More cost-effective materials make the Regent-X’s new shell a little heavier than the PB-SNC2 shell in Arai’s flagship Corsair-X helmet, though Arai says it still provides the same level of protection. Interestingly, at 54.5 ounces in my size large, due to its minimal vent scoops and simpler neck roll the Regent-X ends up 2.5 ounces lighter overall than a Corsair-X. As usual the Regent’s brushed nylon interior is soft and silky comfortable, and optional sizes are available for the removable, washable head liner and cheek pads for a custom fit. Venting is noticeably effective and the front chinbar and dual brow and top vents are closable, though the rear exhaust vents on the Regent-X are always open. A few years ago Arai changed its toolless shield pivot design to make it easier to use and to enlarge the smooth area above it (along the Snell impact test line), so changing shields is a snap (as always, read the manual). I’m a big fan of Arai’s ProShade shield, too, which adds a flip-up sunshield to a regular clear shield to provide similar convenience to an interior drop-down sunshield without compromising the forehead area of the helmet.
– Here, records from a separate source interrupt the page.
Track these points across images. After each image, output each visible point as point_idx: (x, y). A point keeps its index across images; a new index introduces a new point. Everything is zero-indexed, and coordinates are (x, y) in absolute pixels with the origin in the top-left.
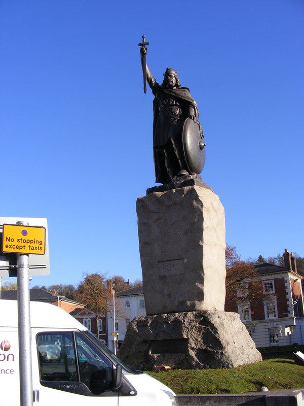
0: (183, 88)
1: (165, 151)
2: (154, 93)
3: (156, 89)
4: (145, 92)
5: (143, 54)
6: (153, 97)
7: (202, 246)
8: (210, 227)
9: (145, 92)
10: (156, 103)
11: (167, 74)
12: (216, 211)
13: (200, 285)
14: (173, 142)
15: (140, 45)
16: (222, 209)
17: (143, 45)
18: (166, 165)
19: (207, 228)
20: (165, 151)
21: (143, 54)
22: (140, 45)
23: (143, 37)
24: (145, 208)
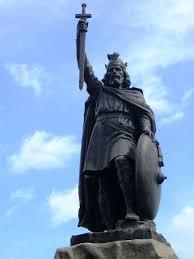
0: (133, 89)
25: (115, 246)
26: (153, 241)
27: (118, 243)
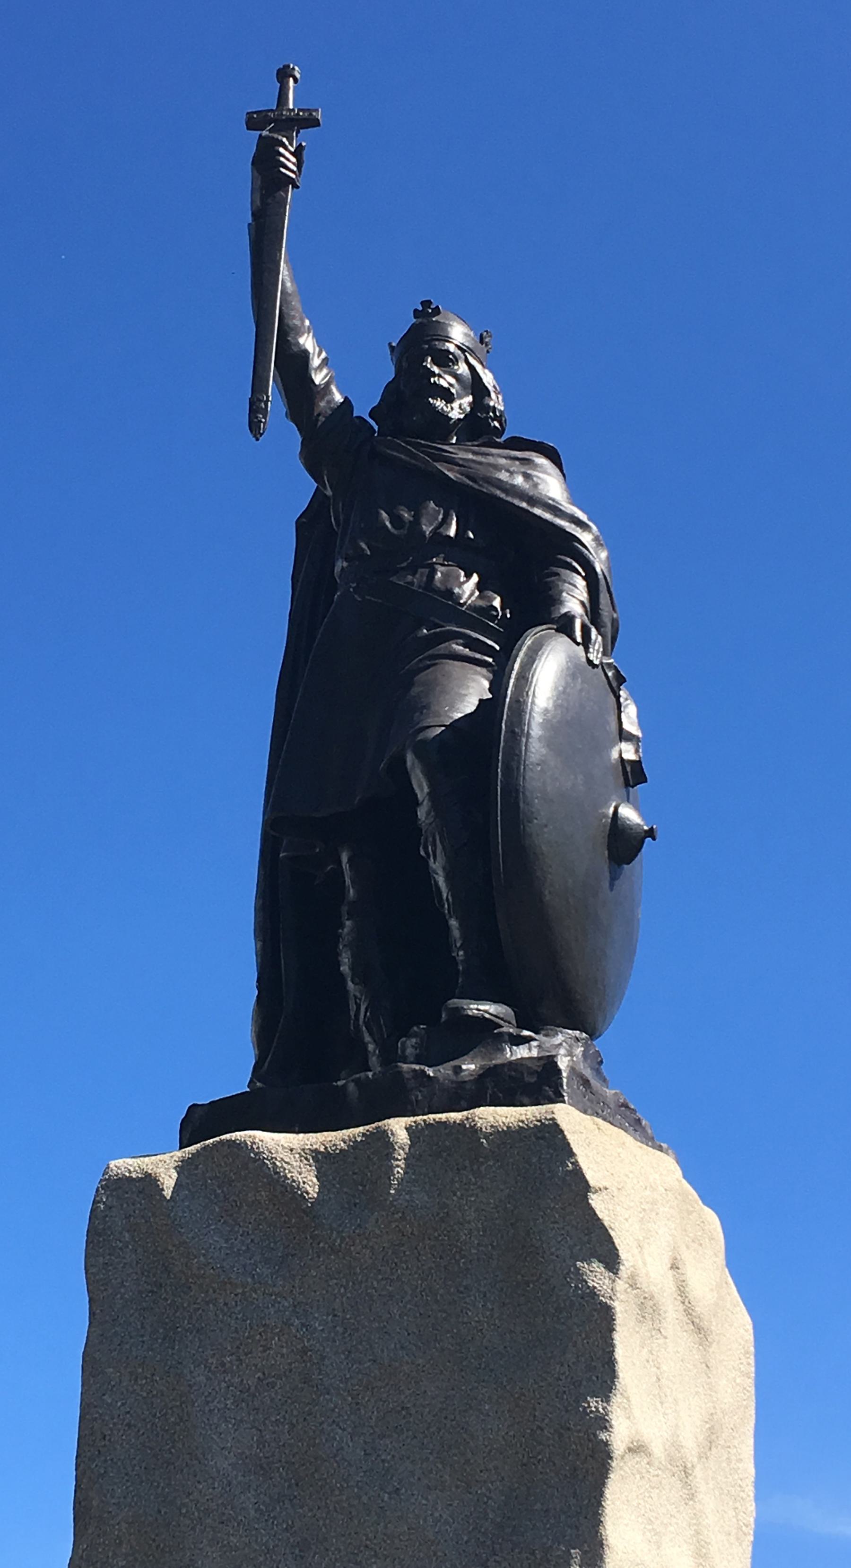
0: (517, 443)
1: (345, 858)
2: (313, 459)
3: (329, 439)
4: (255, 428)
5: (269, 181)
6: (305, 487)
7: (603, 1318)
8: (657, 1449)
9: (255, 428)
10: (315, 533)
11: (421, 342)
12: (699, 1329)
13: (594, 1403)
14: (421, 787)
15: (254, 122)
16: (737, 1327)
17: (273, 125)
18: (345, 969)
19: (636, 1449)
20: (345, 858)
21: (269, 181)
22: (254, 122)
23: (284, 74)
24: (156, 1278)
25: (383, 1139)
26: (567, 1115)
27: (399, 1128)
If you’re a regular Arai wearer you’ll find the Regent-X so easy to slide on and off that it actually takes some getting used to, but once you do I promise it will become your go-to Arai, especially since it’s just as quiet, light and comfortable as other Arais. The Regent-X has an Intermediate Oval interior shape (Round Oval and Long Oval are available in other Arais), is Snell M2020 certified and will be available in early to mid-December in a variety of solid colors ($559.95) and graphics ($689.95).
For more information, see your dealer or visit araiamericas.com.
Having owned (and appreciated) Arai helmets but now boycotting them, this review doesn’t answer the question many ask: Is it still necessary to be a magician to remove and reinstall the face shields and does replacing them still require first selling a body part?
Starting with the Signet-X and Quantum-X in 2017, Arai changed their shield attachment system and it makes shield changes much easier. According to Arai’s website, MSRP for a replacement VAS-V face shield is $57.45.
I really liked the overall feel and performance of my Arai. Don’t own one now, so I have no skin in the game, but my cursory search for a replacement VAS-V face shield is $102.45 MSRP, but of course distributors sell for less + shipping, etc. I couldn’t find the cost to replace the same shield that comes with the Regent-X Helmet being reviewed here? But that wasn’t my big problem with Arai, it was removing and reinstalling the darn thing. I suspect the process has been improved, but have you actually tested the procedure relative to other manufacturers and found it as easy? If so, I’ll go and retest it myself because it was that feature that kept me from buying an Arai. Thanks.
VAS-V Max Vision shield on Arai’s website is $57.45:
Yes, the new shield replacement system, while still unique relative to what’s used by most other brands, is far easier to use than before. Go to an Arai dealer and check it out.